Philippe Waechter, directeur de la recherche économique, au sein de Natixis Asset Management, analyse les conséquences possibles sur le plan économique de l’élection de Donald Trump à la présidence des Etats-Unis.

En quoi la victoire de Donald Trump modifie-t-elle en profondeur le scénario économique mondial ?

Le principal risque est celui du repli sur soi prenant à revers près de quarante ans de globalisation. Au début des années 1980, l’arrivée concomitante de Ronald Reagan, aux Etats-Unis, et Margaret Thatcher, en Grande-Bretagne, avait lancé la longue période de globalisation. La logique était que celle-ci réduisait les contraintes locales et autorisait une expansion plus durable. La victoire du Brexit au Royaume-Uni puis celle de Donald Trump inversent cette dynamique.

Le changement brutal est sur cet aspect-là car d’un seul coup, la globalisation n’est plus le cadre de référence. Si finalement les années 1980 s’étaient plutôt bien déroulées, c’est parce que les mesures prises en faveur de la libéralisation, notamment sur le marché des capitaux, permettaient de réduire les contraintes qui pesaient sur l’économie.

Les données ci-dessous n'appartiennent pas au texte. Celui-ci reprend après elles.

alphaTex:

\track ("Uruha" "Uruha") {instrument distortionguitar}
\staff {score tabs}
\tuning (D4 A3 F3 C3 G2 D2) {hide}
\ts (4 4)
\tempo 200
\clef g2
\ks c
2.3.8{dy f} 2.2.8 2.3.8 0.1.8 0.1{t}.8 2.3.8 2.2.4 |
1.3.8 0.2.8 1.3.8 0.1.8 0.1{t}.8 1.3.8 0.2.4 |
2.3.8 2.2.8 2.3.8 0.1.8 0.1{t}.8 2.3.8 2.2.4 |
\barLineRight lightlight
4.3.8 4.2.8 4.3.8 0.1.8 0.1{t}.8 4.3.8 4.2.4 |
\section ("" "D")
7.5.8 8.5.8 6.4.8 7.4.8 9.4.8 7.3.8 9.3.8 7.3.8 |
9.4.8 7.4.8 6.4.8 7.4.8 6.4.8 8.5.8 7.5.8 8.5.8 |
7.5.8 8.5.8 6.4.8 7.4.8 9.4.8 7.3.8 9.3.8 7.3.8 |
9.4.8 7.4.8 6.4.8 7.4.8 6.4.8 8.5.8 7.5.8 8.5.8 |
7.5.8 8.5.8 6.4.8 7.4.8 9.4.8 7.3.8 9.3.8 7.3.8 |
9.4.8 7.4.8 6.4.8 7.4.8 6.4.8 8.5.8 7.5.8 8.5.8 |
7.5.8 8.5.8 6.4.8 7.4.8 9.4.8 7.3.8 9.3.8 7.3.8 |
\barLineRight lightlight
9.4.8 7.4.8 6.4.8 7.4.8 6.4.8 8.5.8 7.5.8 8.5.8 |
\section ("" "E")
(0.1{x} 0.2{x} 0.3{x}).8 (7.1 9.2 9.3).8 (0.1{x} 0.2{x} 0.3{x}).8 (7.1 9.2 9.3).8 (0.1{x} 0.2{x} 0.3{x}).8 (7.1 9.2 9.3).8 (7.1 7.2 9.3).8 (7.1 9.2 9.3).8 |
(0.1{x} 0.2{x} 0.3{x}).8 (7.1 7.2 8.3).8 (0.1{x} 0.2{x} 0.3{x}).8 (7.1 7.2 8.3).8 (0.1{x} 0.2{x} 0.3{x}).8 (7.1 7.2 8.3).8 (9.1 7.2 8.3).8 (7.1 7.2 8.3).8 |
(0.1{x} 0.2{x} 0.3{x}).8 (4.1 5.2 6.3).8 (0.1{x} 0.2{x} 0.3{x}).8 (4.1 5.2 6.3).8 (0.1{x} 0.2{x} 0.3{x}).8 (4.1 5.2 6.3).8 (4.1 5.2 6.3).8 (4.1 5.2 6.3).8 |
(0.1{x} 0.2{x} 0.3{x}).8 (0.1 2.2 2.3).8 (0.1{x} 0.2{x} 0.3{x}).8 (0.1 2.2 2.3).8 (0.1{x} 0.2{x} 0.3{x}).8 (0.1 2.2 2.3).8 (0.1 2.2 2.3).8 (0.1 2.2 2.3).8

Quelles conséquences peut-on imaginer sur les échanges mondiaux ?

Le vote Trump s’est fait en grande partie sur l’idée que le reste du monde était responsable de la situation dégradée des Etats-Unis. Il faut s’attendre donc à la mise en œuvre d’une stratégie centrée principalement sur l’Amérique.

Cela se traduira par la remise en cause des traités dans lesquels les Etats-Unis sont partie prenante. Il pourrait y avoir dénonciation des traités existants et même de la participation des Etats-Unis à l’Organisation mondiale du commerce (OMC). Cela se traduirait par la capacité à mettre en œuvre les règles souhaitées par les Etats-Unis sans contrepartie.

Ensuite, les négociations actuelles sur les traités commerciaux avec l’Asie hors Chine (TPP) et avec l’Europe (TIPP) ont peu de chance d’aboutir. Enfin, les Etats-Unis souhaitent réduire leurs engagements politiques vis-à-vis du reste du monde.

Donald Trump considère que la défense du monde occidental est un bien public qui coûte cher au pays. Cette moindre implication peut être préoccupante pour l’Europe car l’équilibre politique risque de changer notamment au regard des offensives du président russe, Vladimir Poutine.

Partout dans le monde où les Etats-Unis sont actifs cela peut provoquer de l’instabilité et de l’incertitude. La conséquence de tout cela est un risque de choc fort et persistant sur le commerce mondial. Le risque de récession global est loin d’être nul.

Quels peuvent être les effets du programme économique de Donald Trump sur l’économie américaine ?

Sur le plan interne, les baisses d’impôts promises seront mises en œuvre et cela se traduira par une hausse significative des importations. L’objectif est de doper le revenu des Américains et d’améliorer leurs dépenses. Cependant les Etats-Unis dépendent pour une bonne partie du secteur manufacturier des approvisionnements en provenance du reste du monde.

C’est sur ce point que la situation va être intéressante car il va falloir composer entre les deux points ci-dessus. Les importations vont augmenter pour satisfaire la demande interne, alors que le commerce mondial subira un choc important et que les importations seront davantage taxées.

Cette contradiction accentue le risque de récession en accentuant les dynamiques incompatibles entre ce qui est souhaité en interne et le choc provoqué sur la dynamique globale.

Cela va-t-il influencer la politique de la Réserve fédérale américaine (Fed), qui semblait disposer à relever les taux en décembre ?

La contradiction entre la dynamique interne et les contraintes résultant du choc sur le commerce mondial avec notamment la hausse des droits de douane se traduiront par plus d’inflation aux Etats-Unis. La raison est que la production interne ne pourra pas répondre immédiatement à la hausse de la demande et cela provoquera des pressions à la hausse des prix. La hausse des droits de douane accentuera ce phénomène.

La situation de la Fed est à risque. La probabilité d’une hausse des taux en décembre chute fortement. Mais, au-delà de cela, l’indépendance de la banque centrale américaine sera remise en cause très rapidement.